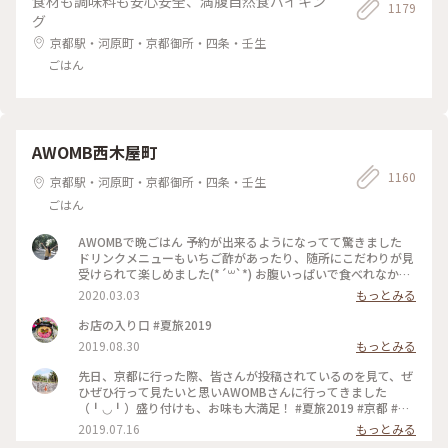
食材も調味料も安心安全、満腹自然食バイキン
1179
グ
京都駅・河原町・京都御所・四条・壬生
ごはん
AWOMB西木屋町
1160
京都駅・河原町・京都御所・四条・壬生
ごはん
AWOMBで晩ごはん 予約が出来るようになってて驚きました
ドリンクメニューもいちご酢があったり、随所にこだわりが見
受けられて楽しめました(*´꒳`*) お腹いっぱいで食べれなかっ
たデザートは次のお楽しみですー♡ #春の訪れ #女子旅 #いち
2020.03.03
もっとみる
ご #手織り寿司
お店の入り口 #夏旅2019
2019.08.30
もっとみる
先日、京都に行った際、皆さんが投稿されているのを見て、ぜ
ひぜひ行って見たいと思いAWOMBさんに行ってきました
（╹◡╹）盛り付けも、お味も大満足！ #夏旅2019 #京都 #五
条 #AWOMB
2019.07.16
もっとみる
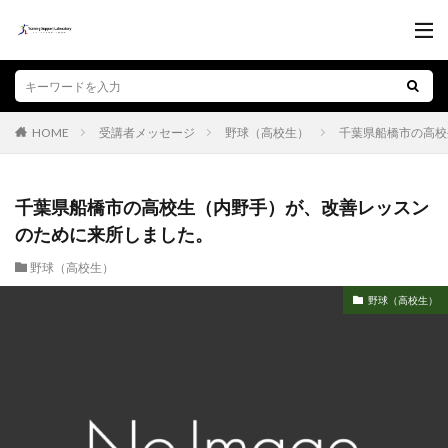
受講者メッセージ
野球（高校生）
千葉県船橋市の高校
HOME
千葉県船橋市の高校生（内野手）が、改善レッスン
のために来所しました。
野球（高校生）
野球（高校生）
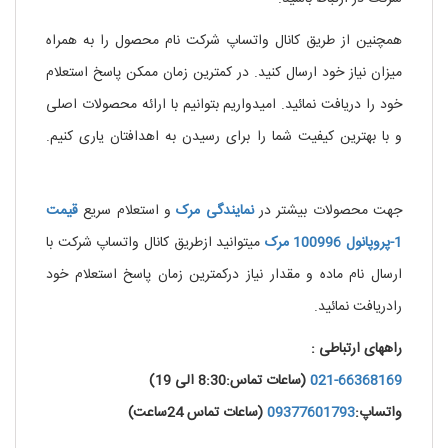
همچنین از طریق کانال واتساپ شرکت نام محصول را به همراه
میزان نیاز خود ارسال کنید. در کمترین زمان ممکن پاسخ استعلام
خود را دریافت نمائید. امیدواریم بتوانیم با ارائه محصولات اصلی
و با بهترین کیفیت شما را برای رسیدن به اهدافتان یاری کنیم.
.
خرید نیکوتین مایع
جهت محصولات بیشتر در
نمایندگی
مرک
و استعلام سریع
قیمت
1-پروپانول 100996 مرک
میتوانید ازطریق کانال واتساپ شرکت با
ارسال نام ماده و مقدار نیاز درکمترین زمان پاسخ استعلام خود
رادریافت نمائید.
راههای ارتباطی :
021-66368169
(ساعات تماس:8:30 الی 19)
واتساپ:
09377601793
(ساعات تماس 24ساعت)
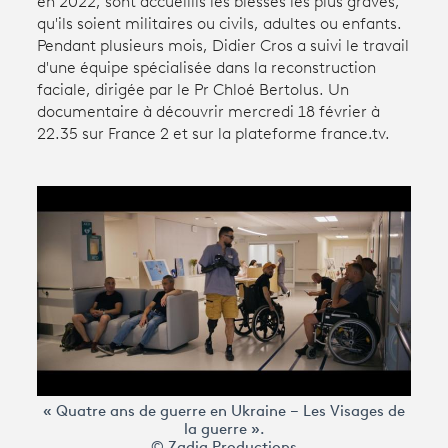
en 2022, sont accueillis les blessés les plus graves,
qu'ils soient militaires ou civils, adultes ou enfants.
Pendant plusieurs mois, Didier Cros a suivi le travail
Avantages fidélité
d'une équipe spécialisée dans la reconstruction
faciale, dirigée par le Pr Chloé Bertolus. Un
connexion
documentaire à découvrir mercredi 18 février à
22.35 sur France 2 et sur la plateforme france.tv.
« Quatre ans de guerre en Ukraine – Les Visages de
la guerre ».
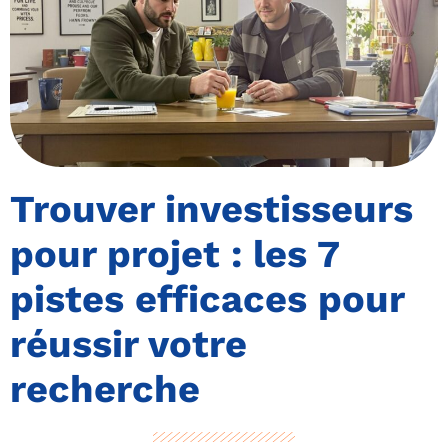
Trouver investisseurs
pour projet : les 7
pistes efficaces pour
réussir votre
recherche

■ ■ ■ ■

Required action — List every line of the records above that contains the string "کانال". Uppercase and lowercase letters count as different.

Answer space —
همچنین از طریق کانال واتساپ شرکت نام محصول را به همراه
میتوانید ازطریق کانال واتساپ شرکت با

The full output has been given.